## 本文

::::::::::

唐突に感情の行き先を見失ってしまい、結果として物語に入り込めないんですよね。
ここから見えて来そうなのは、「モノローグが描けないから場面の繋ぎも上手くいかなかったのだ」という単純明快な問題点。
もう一つ例を出してみると、燐音√での咲耶と燐音の対峙はこのシナリオにおける大きな山場であり、互いが互いに思うところを直情的にぶち撒け合う様は激しく心揺さぶられるものがありました。
しかし、ここで問題なのは、あまりにも急に場面が和解へと転換し、場を保たせることを放棄してしまったこと。
言いたいことを言い合った後、言葉には出さずともその間様々な思いが駆け巡っていたはずです。
そういう気持ちを整理し、決着をつけた上で、晴れてわだかまりの解消、そして和解という結果に至ったはずです。
だから、ここでモノローグを挿入するなりして一拍置いて欲しかったんですよ。
そうすることで、読み手もこの場面について落ち着いて咀嚼できただろうし、受け取り方がまた違ってきたんじゃないかなと。
それと、少し野暮にはなりますが、言葉のぶつけ合いに終始しているだけでは視点の切り替えの利を活かしきっていたとは言い難いところがあります。
せっかく咲耶視点でこれを描くのであれば、彼女の心境をきめ細やかに表現し、もっと読み手を彼女に引きつけて欲しかった。
それでこそ彼女を振るという主人公の決断に重みが出てくるというもの。
マルチザッピングの醍醐味ってこういうことじゃないのでしょうか。
そして、最後3つ目として、一言感想の方でも述べたように、個別シナリオの失速感。
とは言え、それこそ共通シナリオと個別シナリオでは扱うテーマそのものの違いもあって、明確に失速というのは語弊があるのですが、要は、詰め込みすぎて精彩を欠いてしまったということです。
思えば、今作の共通シナリオは熱量を伴った牽引力あるものに仕上がっていました。
これは、非公式生徒会の活動というはっきりした主軸があり、それを起点としてキャラクター同士の輪を描いていたからなのでしょう。
テンポの良いテキストを武器に繰り広げられる掛け合いは本当に特筆すべき魅力がありました。
しかし、個別シナリオで恋愛という要素が絡んできた時、一気にぼろが出てきてしまいました。
当座の目標を見失い、宙ぶらりんになってしまったんです。
主人公とヒロインの恋仲を描かなくてはいけない。
同時に、他キャラがフェードアウトすることがないように横の繋がりにも気を配らなければならない。
更に、ヒロインの成長劇もその中で見せていかなければいけないわけです。
結果、どうなったか。
盛り込み過ぎたため急ぎ足になり、主人公が活かしきれず、場面の繋ぎも雑になってしまった。
言ってしまえば、なんて事はない。先に述べた2つの問題点って実は個別シナリオに帰着するようなものなんですね。
そんな皺寄せを受けてしまったがため、どうにも座りが悪くなってしまったのでしょう。

::::::::::

## 出典データ抜粋
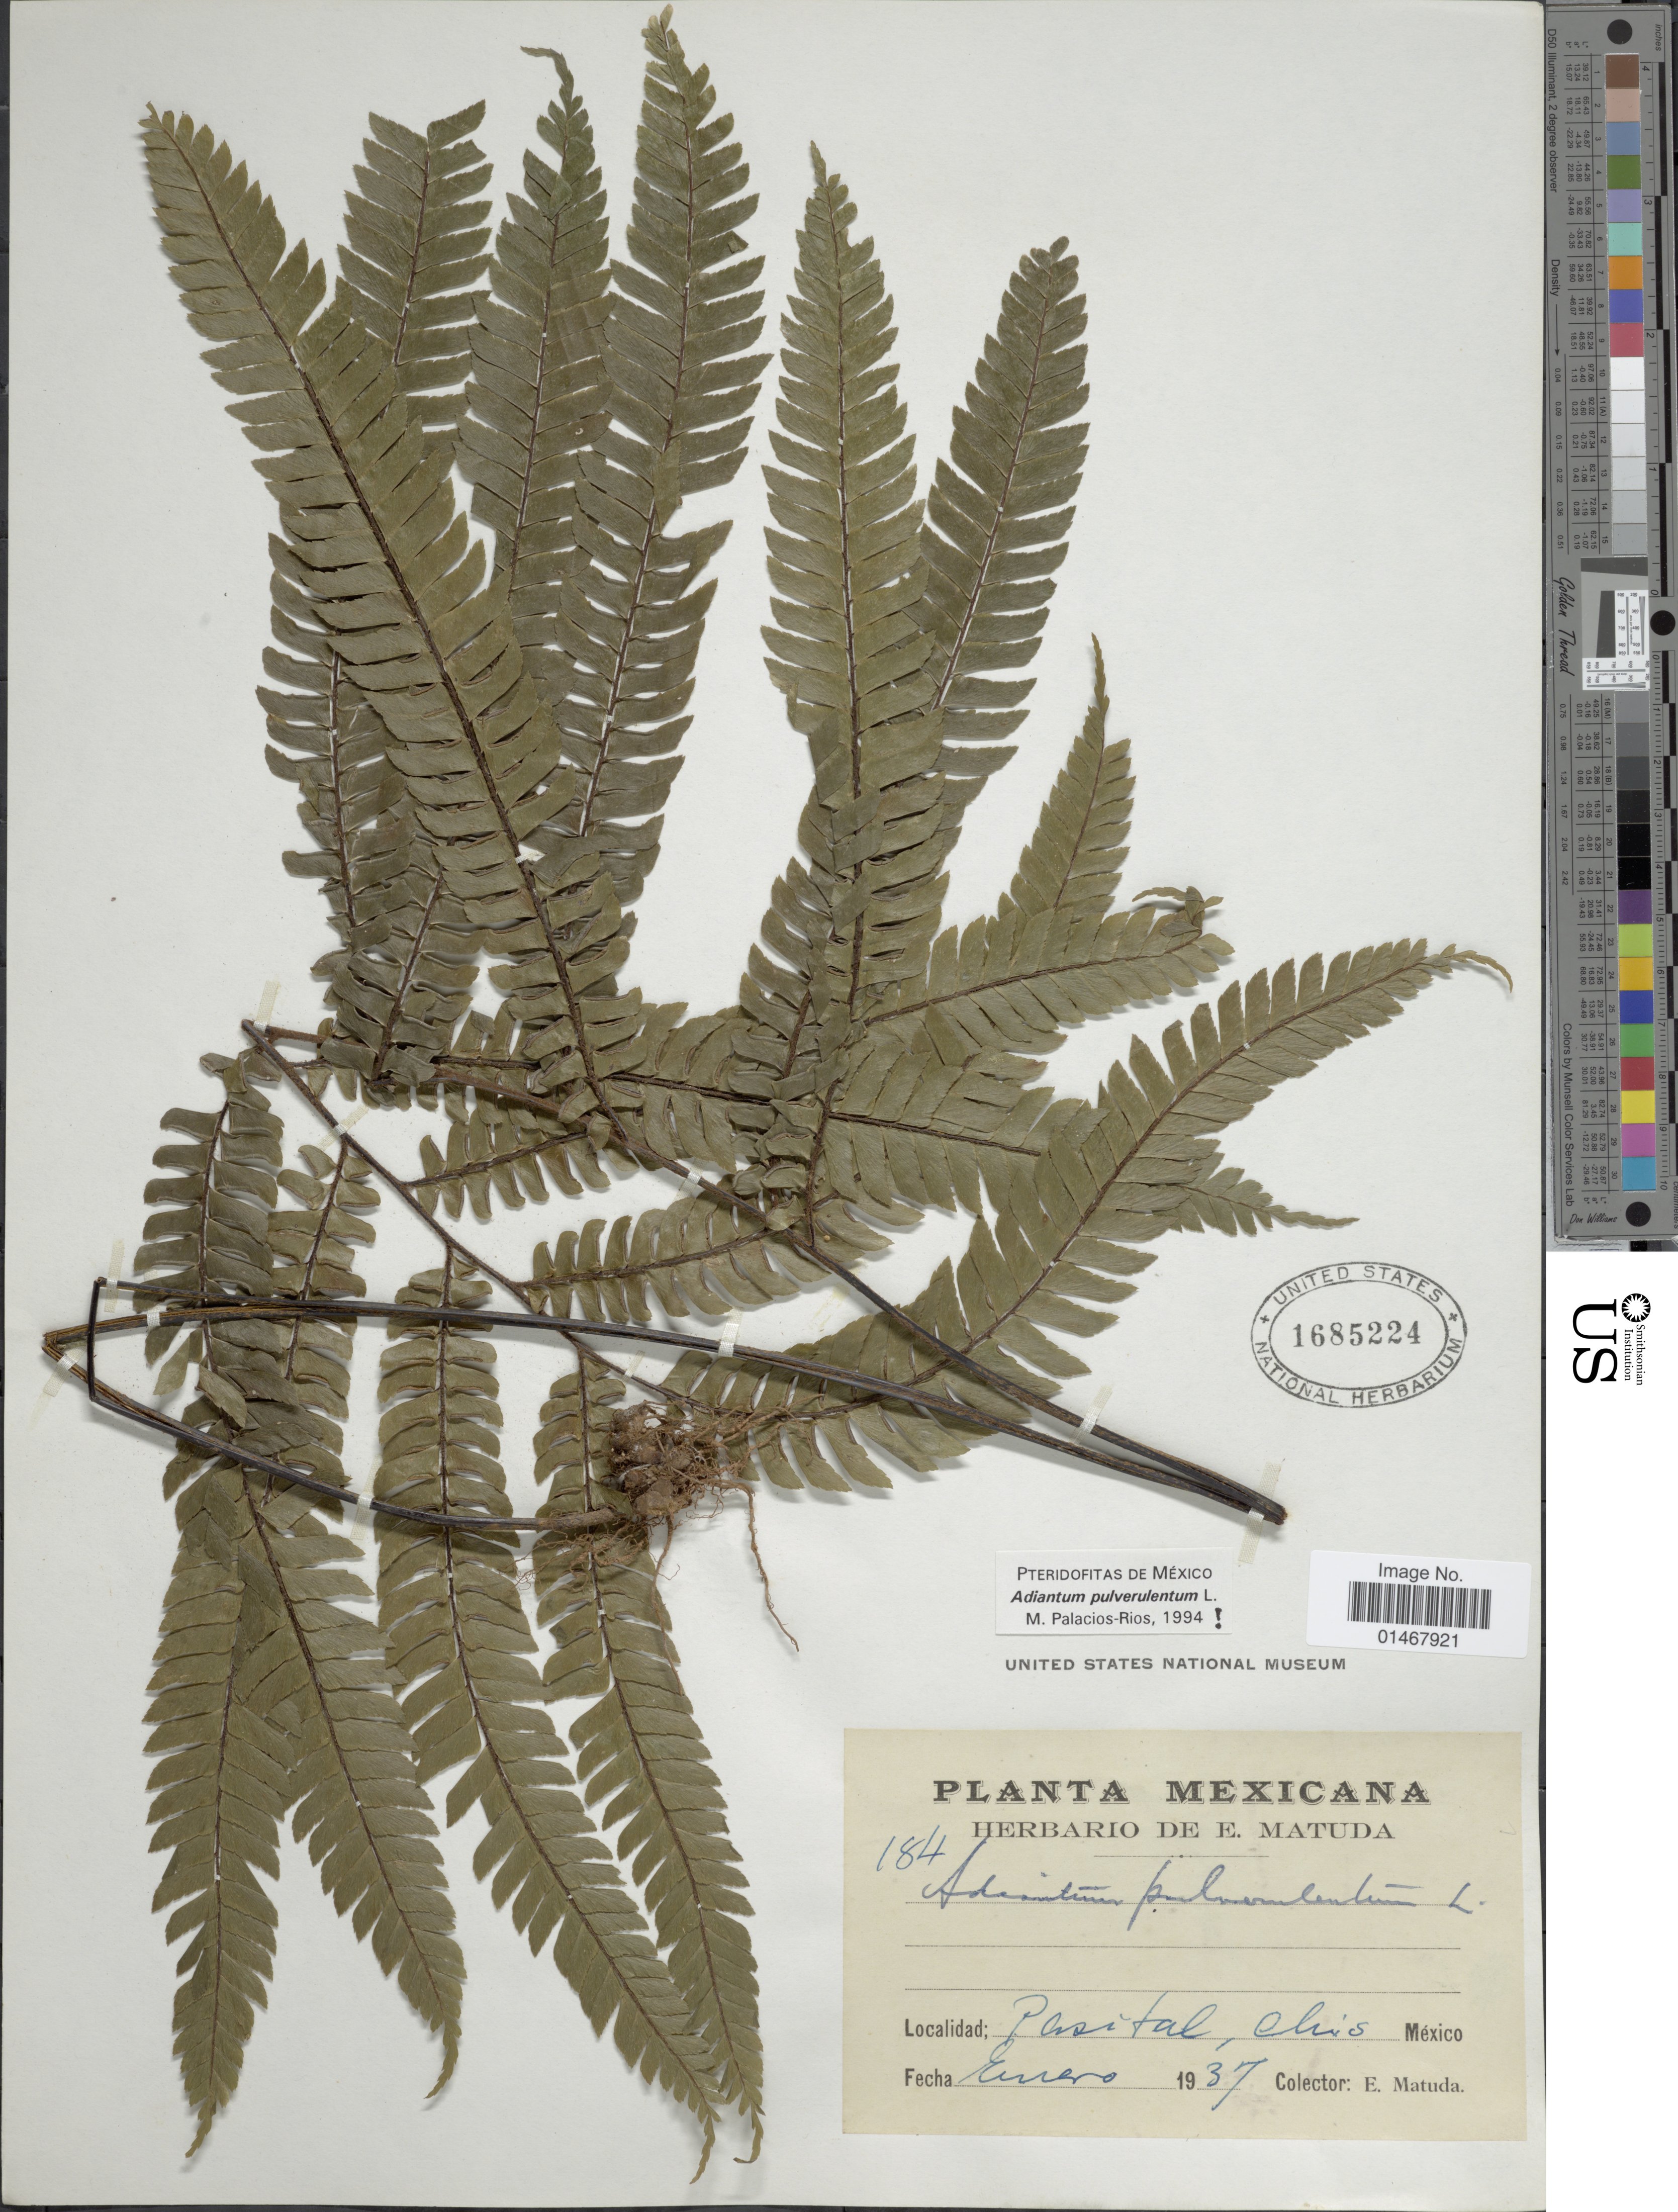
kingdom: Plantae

::::::::::

## 指示
本文では、個別シナリオに恋愛の要素が絡んできた際に描かなければならなくなった事柄が挙げられています。それらをすべて列挙してください。

## 出力結果
・主人公とヒロインの恋仲
・他キャラがフェードアウトしないための横の繋がり
・ヒロインの成長劇